Ten years after April’s murder, her killer dies in prison, still proclaiming his innocence. Hannah, April’s then-roommate and friend, is left uneasy. It was her evidence that put John Neville away, after all, and if he wasn’t really guilty, then she’s responsible for his false imprisonment – plus, it would mean April’s real killer is still out there.
I’m going to split this review into what I did and didn’t like, starting with the negatives.
The not-so-good: Once again, this thriller was filled with a lot of tired tropes, mostly around April herself. April is the quintessential it girl, as the title suggests. She’s wealthy, talented, smart, charming, and utterly repugnant. I don’t understand characters like this, or more accurately, I don’t understand what about them draws other people to them. In real life, everyone would have hated this girl. She’s mean, ruthless, unapologetic, backstabbing, self-serving, and whiny. There’s not a single redeeming quality about her. “Rich” and “pretty” and “smart” aren’t redeeming qualities. And yeah, people flock to those sorts of folks in real life, but only to get what they can from them, or to bask in reflected glory. No one actually thinks that they’re friends.
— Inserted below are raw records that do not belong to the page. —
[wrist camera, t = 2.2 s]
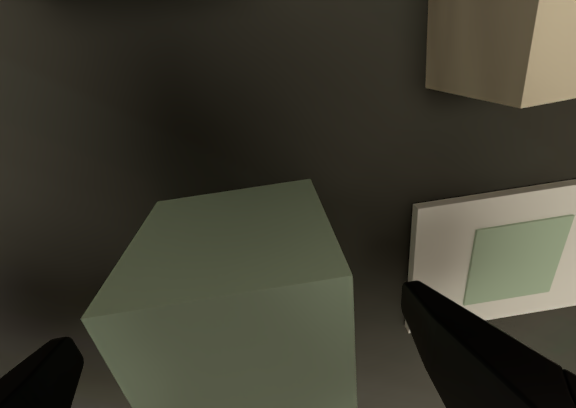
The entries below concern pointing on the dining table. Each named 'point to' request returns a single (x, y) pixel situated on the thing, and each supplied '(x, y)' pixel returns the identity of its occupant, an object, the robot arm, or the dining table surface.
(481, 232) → the card
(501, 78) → the birch block
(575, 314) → the dining table surface
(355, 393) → the sage cube
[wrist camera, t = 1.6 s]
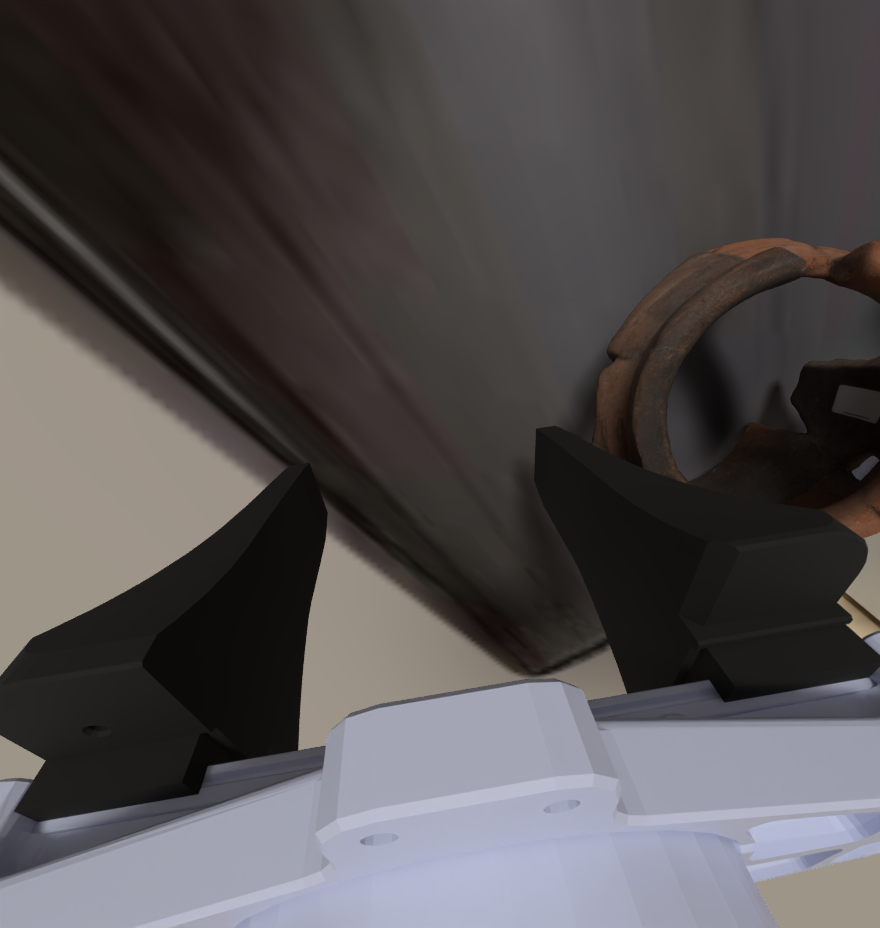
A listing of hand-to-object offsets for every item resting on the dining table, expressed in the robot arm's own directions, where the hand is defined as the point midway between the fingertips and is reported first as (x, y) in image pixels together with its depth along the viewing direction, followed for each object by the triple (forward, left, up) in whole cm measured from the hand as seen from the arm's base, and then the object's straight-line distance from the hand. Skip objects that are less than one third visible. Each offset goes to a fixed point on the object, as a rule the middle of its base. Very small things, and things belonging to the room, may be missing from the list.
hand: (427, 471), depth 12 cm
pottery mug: (-12, -1, -4) cm, 13 cm away
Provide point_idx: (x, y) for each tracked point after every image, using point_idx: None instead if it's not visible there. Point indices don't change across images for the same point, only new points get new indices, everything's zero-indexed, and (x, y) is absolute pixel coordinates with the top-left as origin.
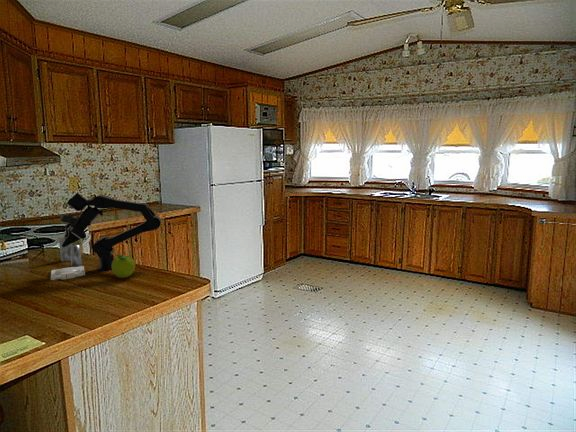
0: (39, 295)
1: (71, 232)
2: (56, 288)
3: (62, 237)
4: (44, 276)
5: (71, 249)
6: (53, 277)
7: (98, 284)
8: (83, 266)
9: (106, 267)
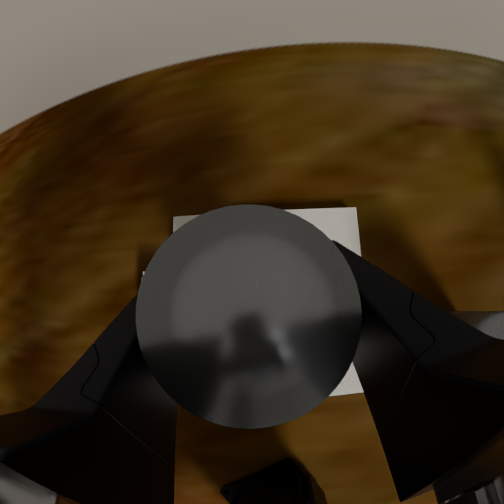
0: (6, 208)
1: (18, 484)
2: (39, 258)
3: (315, 276)
4: (286, 180)
5: (494, 329)
6: (174, 231)
7: (25, 409)
8: (350, 392)
9: (237, 500)
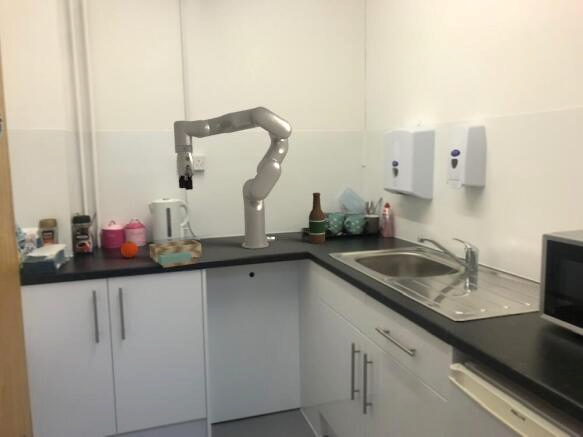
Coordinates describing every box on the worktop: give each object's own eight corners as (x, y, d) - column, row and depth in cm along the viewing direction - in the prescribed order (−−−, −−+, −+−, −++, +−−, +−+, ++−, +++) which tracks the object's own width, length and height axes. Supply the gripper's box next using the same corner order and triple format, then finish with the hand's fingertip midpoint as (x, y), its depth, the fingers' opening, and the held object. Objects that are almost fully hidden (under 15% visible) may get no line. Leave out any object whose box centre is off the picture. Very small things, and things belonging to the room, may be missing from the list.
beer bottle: (309, 240, 230) (309, 192, 226) (325, 240, 229) (325, 191, 225) (308, 243, 222) (307, 193, 219) (324, 243, 221) (324, 193, 218)
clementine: (124, 255, 204) (123, 239, 203) (140, 254, 205) (139, 239, 204) (119, 259, 196) (118, 243, 195) (136, 259, 197) (135, 242, 196)
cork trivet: (191, 258, 196) (191, 256, 196) (198, 262, 188) (198, 261, 188) (158, 262, 190) (158, 261, 189) (163, 267, 182) (163, 265, 182)
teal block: (187, 258, 193) (187, 251, 192) (191, 260, 189) (190, 253, 188) (158, 262, 186) (157, 255, 186) (161, 265, 183) (161, 257, 182)
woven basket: (193, 251, 210) (193, 239, 209) (201, 256, 200) (201, 243, 199) (150, 256, 200) (149, 244, 200) (156, 262, 190) (155, 249, 190)
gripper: (198, 149, 197) (200, 189, 200) (186, 149, 212) (188, 187, 215) (180, 149, 194) (182, 190, 196) (170, 149, 209) (172, 188, 211)
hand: (185, 188), depth 206 cm, fingers open, 9 cm apart
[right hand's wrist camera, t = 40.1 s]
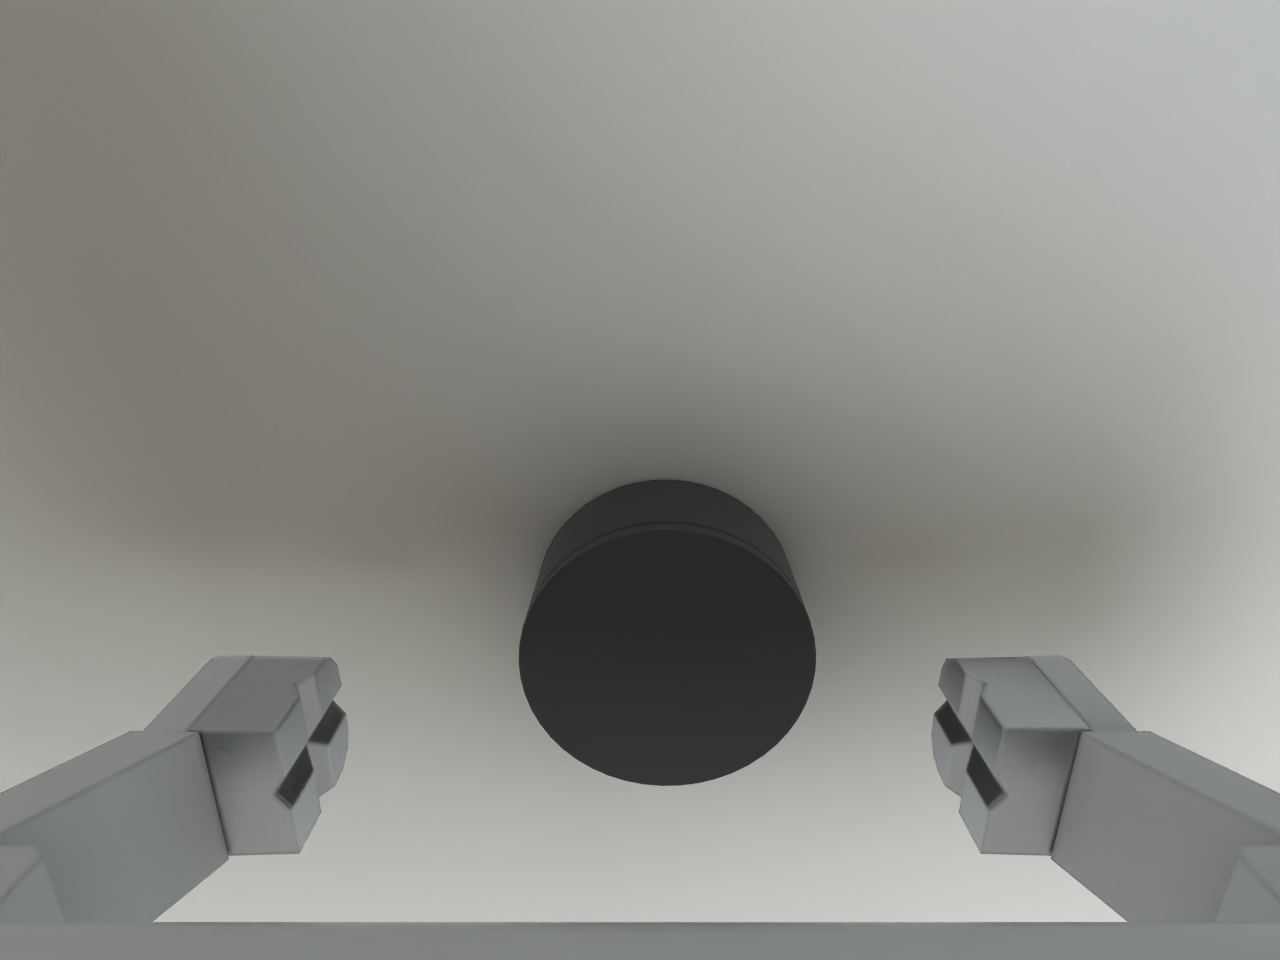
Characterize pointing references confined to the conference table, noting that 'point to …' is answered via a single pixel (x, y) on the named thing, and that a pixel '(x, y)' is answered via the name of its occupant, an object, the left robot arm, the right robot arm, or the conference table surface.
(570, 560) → the cap
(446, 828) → the conference table surface
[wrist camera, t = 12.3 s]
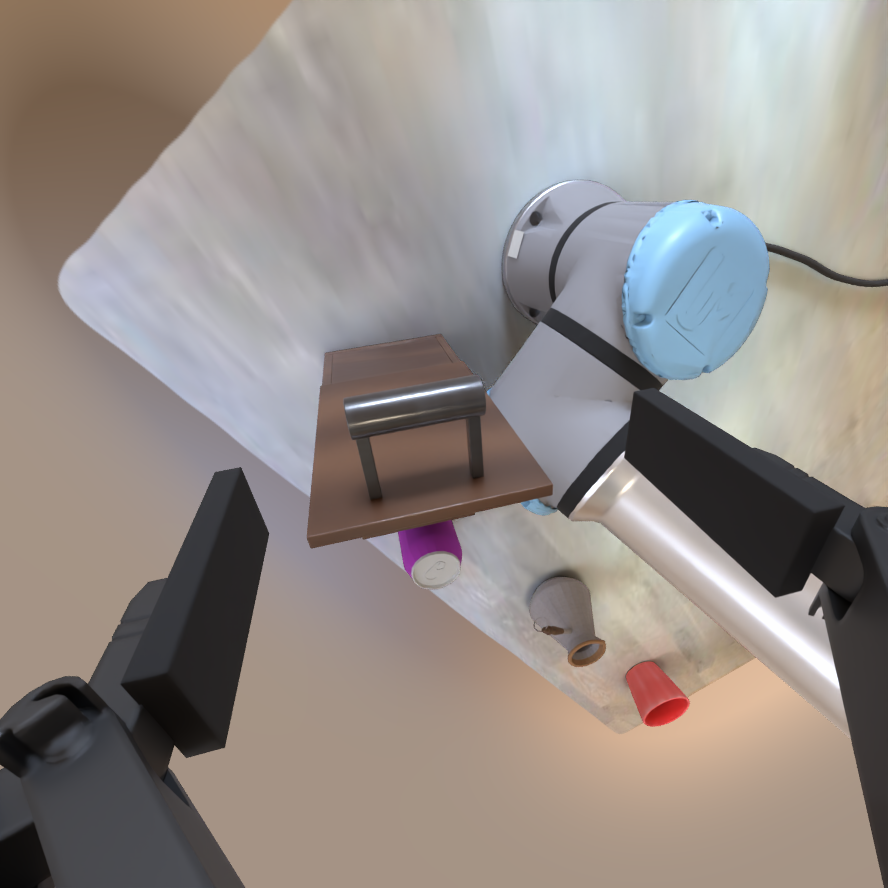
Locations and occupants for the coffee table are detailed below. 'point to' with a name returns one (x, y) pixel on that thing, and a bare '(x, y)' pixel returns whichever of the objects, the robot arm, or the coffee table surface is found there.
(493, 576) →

But in fiction – especially thrillers – this happens all the time. No matter how often people are dumped on by the it girl, they keep claiming that she’s such a good person with a good heart. Same here. Hannah doesn’t even seem to like April, yet continues to claim that they’re best friends even ten years after April’s death. It’s ridiculous.
Beyond that, the whodunnit portion was extremely predictable, the police were incompetent to a point of disbelief in their investigation, and the killer’s supposed motives were less than compelling. Thriller/mystery-wise, this wasn’t very good.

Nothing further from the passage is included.